The logic, the interpretation and the response together comprise the
"speech act" of security. As Ole Waever has put it, With the help of
language theory, we can regard "security" as a speech act. In this
usage, security is not of interest as a sign that refers to something more
"real"; it is the utterance itself that is the act. By saying it,
something is done (as in betting, giving a promise, naming a ship). By uttering
"security," a state-representative moves a particular development into
a specific area, and thereby claims a special right to use whatever means are
necessary to block it.
THE STRUCTURE OF THE INTERNATIONAL SYSTEM IS INTERSUBJECTIVE, NOT OBJECTIVE
Ronnie Lipschutz, Professor of Politics, University of California-Santa Cruz, ON
SECURITY, 1995, p.213.
"Intersubjectivity" among the actors in international relations
includes only the mutually constituted relationship between two actors -- in
terms of the logic of the state system, between potentially hostile states --
but also interpretations of position and responses to interpretations that arise
from the logic of that relationship. In other words, the structure of the system
as it is commonly understood provides the setting within which interpretations
take place. So far, this is not very different from the neo-realist notion that
anarchy and self-help require the state to ensure its own security. What the
condition of intersubjectivity adds to this is the idea that there is nothing
"objective" about this arrangement; it grows out of the mutual
interpretations and responses to one another by the actors constituting the
system.
IDEAS ABOUT THREATS ARE MORE SIGNIFICANT THAN MATERIAL WEAPONS
Alexander Wendt and David Friedman, Professors of Political Science, Yale and
Dartmouth, INTERNATIONAL ORGANIZATION, Autumn 1995, p.692.
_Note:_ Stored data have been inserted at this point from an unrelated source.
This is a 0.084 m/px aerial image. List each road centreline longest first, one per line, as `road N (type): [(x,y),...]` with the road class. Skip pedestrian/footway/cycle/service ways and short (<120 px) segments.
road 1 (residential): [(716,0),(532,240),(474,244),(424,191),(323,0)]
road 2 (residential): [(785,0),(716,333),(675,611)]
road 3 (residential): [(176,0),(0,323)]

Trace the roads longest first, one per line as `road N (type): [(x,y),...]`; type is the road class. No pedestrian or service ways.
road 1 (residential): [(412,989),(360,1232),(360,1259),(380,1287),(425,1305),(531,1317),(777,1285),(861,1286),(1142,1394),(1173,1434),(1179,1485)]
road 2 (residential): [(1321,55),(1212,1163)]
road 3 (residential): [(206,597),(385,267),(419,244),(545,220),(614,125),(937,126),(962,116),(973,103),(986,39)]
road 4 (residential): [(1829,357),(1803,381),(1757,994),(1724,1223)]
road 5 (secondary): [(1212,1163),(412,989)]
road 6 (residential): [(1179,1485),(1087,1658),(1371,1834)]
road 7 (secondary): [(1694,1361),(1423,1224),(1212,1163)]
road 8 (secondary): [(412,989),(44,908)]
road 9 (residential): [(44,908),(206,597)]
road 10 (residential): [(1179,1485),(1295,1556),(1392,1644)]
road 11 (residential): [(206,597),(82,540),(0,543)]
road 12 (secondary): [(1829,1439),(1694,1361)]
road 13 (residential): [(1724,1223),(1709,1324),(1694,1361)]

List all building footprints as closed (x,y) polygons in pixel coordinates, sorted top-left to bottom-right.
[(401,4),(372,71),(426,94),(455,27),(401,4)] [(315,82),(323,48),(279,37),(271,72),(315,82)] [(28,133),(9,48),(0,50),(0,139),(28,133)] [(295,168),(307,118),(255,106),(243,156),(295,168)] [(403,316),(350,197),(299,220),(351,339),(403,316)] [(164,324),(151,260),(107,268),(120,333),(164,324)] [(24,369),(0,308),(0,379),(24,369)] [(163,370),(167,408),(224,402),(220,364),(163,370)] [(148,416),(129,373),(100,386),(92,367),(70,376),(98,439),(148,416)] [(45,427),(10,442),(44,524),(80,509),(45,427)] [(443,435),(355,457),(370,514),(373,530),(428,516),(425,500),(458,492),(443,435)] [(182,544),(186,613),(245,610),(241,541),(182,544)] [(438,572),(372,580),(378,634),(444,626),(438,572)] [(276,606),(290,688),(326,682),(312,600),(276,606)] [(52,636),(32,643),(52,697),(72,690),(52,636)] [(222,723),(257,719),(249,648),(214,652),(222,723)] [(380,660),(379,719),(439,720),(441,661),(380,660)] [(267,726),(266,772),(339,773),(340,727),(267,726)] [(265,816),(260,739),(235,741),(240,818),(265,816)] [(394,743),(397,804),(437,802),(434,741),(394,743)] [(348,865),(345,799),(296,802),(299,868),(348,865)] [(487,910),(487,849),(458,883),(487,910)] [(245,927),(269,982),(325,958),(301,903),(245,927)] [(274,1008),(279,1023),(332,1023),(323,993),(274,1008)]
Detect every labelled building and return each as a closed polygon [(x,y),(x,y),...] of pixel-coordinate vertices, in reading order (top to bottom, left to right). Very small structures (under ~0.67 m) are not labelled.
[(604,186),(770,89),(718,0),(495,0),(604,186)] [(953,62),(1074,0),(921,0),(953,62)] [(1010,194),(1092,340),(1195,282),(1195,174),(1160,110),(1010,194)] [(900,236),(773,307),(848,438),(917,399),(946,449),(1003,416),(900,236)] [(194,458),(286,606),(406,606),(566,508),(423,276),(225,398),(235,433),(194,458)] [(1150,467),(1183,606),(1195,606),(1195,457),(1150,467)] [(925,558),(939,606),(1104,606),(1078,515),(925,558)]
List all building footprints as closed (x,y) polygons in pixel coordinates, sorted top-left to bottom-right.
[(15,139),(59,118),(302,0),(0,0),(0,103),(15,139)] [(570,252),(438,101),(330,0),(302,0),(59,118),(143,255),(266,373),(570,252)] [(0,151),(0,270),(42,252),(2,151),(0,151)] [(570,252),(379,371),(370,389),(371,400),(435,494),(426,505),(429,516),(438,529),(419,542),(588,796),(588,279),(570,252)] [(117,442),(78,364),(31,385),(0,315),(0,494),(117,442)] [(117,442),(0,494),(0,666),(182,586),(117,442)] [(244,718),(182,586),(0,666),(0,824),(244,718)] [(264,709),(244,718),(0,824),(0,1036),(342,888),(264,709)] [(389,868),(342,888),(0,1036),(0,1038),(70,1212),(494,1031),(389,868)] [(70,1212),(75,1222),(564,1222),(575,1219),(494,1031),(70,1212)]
Idealists are not saying that states do not act on the basis of power and
interests but rather that this is contingent on the social structure in which
states are embedded. In a conflictual system power and interests matter, but
what makes a system conflictual is an underlying structure of common knowledge.
The threat posed to the United States by five hundred British nuclear weapons is
less than that posed by five North Korean ones, because the British are friends
and the North Koreans are not, and amity and enmity are social, not material,
relations. In that sense it is "ideas all the way down."